読む文章:
————
1982年2月9日、早朝の羽田空港周辺は異様な緊張の中にありました。乗客・乗員174人を乗せた福岡発の日航350便が羽田沖に墜落したのです。着陸直前だった旅客機に一体何が起きたのでしょうか。
350便は、空港まで1kmの時点で順調に着陸態勢をとっていました。ところが、なぜか突然急降下。滑走路手前の誘導灯をなぎ払うようにして浅瀬に突っ込みました。墜落の衝撃に機体は真っ二つに折れ、前方の機体が後方にめりこみました。
後に事故の原因は、機長の精神疾患による操縦ミスと判明。機内から海に投げ出された乗客の多くが命を落としました。
海中で発見された死者は20人。機内で亡くなった人は4人。乗員を含む生存者149人は陸地へと運ばれました。
最後の生存者
救出作業開始から1時間、機内に残る生存者はあと一人でした。機体が折れたのは、前方4列目と5列目の境。機体前方の天井部分が後方の座席を押しつぶしていました。亡くなった乗客の多くは前方から11列目までに座っていました。
最後の生存者がいたのは12列目。墜落でちぎれた機体前方の天井は、生存者の腹部に迫り深々とおさえこんだ所で止まっていました。天井が体にくいこんで身動きできず、容易には助け出せませんでした。
消防本部の指令で、最後の生存者の救出にあったのが医師の高橋康之さんです。羽田空港に近い蒲田で今も開業している高橋さん。この時、高橋さんは言い知れぬ運命を感じたと言います。実は、高橋さんの父親も同じような経験の持ち主でした。
————
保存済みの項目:
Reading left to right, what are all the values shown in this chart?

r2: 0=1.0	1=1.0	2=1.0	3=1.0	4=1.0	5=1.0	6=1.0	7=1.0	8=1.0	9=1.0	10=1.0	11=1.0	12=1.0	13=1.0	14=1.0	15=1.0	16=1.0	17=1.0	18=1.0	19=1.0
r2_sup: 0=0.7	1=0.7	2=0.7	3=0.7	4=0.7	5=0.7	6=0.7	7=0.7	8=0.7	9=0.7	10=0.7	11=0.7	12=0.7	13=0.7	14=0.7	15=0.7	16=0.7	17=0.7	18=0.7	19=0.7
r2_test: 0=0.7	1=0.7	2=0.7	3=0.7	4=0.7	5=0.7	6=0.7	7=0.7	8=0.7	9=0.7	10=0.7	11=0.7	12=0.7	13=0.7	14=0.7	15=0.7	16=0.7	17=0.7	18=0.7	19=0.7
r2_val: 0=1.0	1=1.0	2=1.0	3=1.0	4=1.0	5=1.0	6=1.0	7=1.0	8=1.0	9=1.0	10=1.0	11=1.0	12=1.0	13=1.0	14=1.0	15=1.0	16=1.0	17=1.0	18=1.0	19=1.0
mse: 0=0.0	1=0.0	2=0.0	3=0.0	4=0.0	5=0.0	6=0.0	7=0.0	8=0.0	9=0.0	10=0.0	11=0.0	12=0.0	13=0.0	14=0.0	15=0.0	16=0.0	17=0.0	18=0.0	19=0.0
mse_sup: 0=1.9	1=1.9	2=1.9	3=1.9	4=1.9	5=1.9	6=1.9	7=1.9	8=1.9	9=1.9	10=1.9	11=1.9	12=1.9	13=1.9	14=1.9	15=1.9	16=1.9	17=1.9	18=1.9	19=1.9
————
演習の指示:
A) 日航350便事故の文章によると、最後の生存者が座っていたのは何列目ですか。
B) 日航350便事故の文章を、最後の文のあとから引き継いで書き進めてください。

演習の解答:
A) 12列目です。

B)
それは1966年、羽田空港で起きた飛行機事故。駆けつけたにも関わらず現場への立ち入りさえも許されず乗員乗客64人が亡くなりました。「俺は誰一人救えなかった」と苦しむ父の姿が高橋さんの目に焼きついたと言います。父親を追いかけて高橋さんは医師となり病院をつぎました。羽田空港は目と鼻の先。時間を見つけて航空関係の専門書を読み漁り不測の事態にそなえていました。
現場にのぞんだ高橋医師は、生存者の状況に絶句しました。腹部にはまるで突き刺さるような天井。背骨まで達しているかのように見えたと言います。腹部のすぐ脇には鋭く千切れた切断面。丸みのある側面が食い込んだのが不幸中の幸いでした。強い圧力が、返って内臓の出血を止めているとすれば救えると高橋医師は考えました。しかし、金属を切断するカッターを使うと爆発の危険がありました。
消防隊員は火花が出ない鋸で切断を試みました。しかし、全く歯が立ちませんでした。
容態が変わり始めたのは墜落から3時間後のこと。血圧が低下して測定不能に陥ったのです。
そこで、高橋医師は椅子をくみ上げているボルトを外そうと考えました。取り外すのは左側の肘掛部分。わずかな隙間から女性を救い出す作戦でした。
無事に救い出された女性は、病院に運ばれ一命を取り留めました。墜落から3時間半、奇跡の救出でした。